**Work to be completed:** Find every line in the records below that holds the word "nose", and copy it out.

**Supplied material:**
******************************

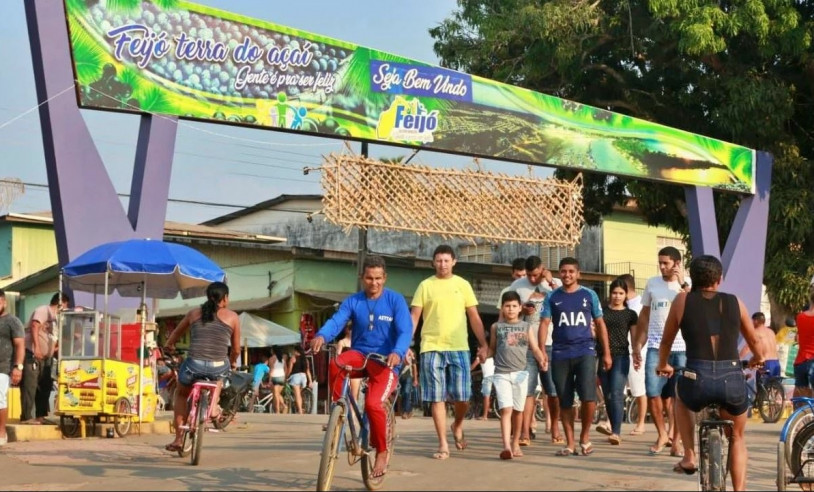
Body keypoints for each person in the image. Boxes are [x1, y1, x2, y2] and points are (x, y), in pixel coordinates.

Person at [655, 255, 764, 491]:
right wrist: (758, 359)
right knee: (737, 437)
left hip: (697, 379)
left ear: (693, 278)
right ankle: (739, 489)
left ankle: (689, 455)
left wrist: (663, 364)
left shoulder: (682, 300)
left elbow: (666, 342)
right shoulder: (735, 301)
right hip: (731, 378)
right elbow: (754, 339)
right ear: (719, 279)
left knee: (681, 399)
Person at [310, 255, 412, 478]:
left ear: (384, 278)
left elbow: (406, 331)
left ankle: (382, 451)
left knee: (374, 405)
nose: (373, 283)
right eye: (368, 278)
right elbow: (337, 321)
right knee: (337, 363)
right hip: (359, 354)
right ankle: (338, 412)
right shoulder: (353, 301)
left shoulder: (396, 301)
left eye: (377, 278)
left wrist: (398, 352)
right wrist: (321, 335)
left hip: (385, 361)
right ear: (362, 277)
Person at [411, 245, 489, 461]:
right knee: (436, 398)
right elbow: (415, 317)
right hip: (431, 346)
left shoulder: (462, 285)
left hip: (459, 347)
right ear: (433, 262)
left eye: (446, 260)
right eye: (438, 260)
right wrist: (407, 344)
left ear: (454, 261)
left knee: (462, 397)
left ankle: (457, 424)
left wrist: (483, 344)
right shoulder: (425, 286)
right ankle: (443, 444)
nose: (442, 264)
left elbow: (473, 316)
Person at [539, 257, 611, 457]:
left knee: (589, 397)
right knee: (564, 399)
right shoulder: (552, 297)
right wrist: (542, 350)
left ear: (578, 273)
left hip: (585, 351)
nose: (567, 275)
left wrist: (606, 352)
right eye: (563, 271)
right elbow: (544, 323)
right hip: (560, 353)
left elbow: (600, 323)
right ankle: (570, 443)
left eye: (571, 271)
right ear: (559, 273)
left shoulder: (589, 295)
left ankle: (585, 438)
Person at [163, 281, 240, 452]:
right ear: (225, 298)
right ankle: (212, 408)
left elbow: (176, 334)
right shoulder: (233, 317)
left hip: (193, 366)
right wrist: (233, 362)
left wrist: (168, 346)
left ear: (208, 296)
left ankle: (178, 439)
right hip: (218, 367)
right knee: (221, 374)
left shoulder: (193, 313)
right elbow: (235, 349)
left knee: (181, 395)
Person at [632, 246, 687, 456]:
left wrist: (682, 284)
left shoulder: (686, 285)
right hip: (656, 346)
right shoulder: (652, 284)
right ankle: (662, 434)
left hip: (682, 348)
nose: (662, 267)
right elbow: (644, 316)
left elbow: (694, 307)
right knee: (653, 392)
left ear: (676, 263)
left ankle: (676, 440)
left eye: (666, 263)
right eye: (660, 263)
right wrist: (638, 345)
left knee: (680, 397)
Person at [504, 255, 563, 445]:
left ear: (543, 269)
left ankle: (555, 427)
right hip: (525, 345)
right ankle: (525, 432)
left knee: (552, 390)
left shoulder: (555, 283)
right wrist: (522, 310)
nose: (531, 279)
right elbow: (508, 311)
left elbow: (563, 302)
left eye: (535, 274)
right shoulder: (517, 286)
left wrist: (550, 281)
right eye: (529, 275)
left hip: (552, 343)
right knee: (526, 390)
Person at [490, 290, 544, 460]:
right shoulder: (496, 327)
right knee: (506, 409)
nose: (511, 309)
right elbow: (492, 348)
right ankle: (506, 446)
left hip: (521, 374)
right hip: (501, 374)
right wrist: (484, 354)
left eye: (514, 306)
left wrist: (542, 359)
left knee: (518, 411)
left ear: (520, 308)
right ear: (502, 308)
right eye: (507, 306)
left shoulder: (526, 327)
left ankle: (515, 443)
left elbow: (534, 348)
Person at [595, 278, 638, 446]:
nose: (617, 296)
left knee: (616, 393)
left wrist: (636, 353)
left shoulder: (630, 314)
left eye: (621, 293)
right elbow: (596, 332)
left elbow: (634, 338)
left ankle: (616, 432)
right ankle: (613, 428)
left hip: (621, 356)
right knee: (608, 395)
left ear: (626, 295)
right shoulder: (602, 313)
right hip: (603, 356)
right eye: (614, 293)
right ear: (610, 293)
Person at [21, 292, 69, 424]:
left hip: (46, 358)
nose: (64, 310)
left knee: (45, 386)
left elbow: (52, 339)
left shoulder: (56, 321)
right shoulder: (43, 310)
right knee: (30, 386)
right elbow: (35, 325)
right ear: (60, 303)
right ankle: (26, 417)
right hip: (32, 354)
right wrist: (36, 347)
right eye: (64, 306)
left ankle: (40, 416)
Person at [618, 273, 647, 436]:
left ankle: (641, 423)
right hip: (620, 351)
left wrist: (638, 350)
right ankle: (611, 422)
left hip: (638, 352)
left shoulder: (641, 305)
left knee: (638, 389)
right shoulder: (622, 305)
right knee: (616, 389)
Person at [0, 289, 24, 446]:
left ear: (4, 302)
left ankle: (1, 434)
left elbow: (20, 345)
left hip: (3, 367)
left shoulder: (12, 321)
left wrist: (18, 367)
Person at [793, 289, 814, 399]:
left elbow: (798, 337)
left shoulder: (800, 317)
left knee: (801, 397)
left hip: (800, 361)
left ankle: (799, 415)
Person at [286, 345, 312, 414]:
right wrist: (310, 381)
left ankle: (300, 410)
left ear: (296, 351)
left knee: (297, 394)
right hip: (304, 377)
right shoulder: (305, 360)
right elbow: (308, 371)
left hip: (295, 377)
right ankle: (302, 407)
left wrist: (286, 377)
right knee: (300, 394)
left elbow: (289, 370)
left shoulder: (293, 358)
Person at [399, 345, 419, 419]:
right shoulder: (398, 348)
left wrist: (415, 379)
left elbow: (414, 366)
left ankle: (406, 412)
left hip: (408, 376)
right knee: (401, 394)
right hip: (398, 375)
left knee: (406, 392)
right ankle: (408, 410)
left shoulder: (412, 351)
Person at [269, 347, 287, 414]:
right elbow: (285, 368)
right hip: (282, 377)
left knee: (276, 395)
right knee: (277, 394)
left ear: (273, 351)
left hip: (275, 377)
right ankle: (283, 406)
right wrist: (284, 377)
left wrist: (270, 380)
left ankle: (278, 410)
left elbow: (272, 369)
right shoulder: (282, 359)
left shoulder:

******************************

**Solution:**
nose: (373, 283)
nose: (442, 264)
nose: (567, 275)
nose: (662, 267)
nose: (531, 279)
nose: (511, 309)
nose: (617, 296)
nose: (64, 310)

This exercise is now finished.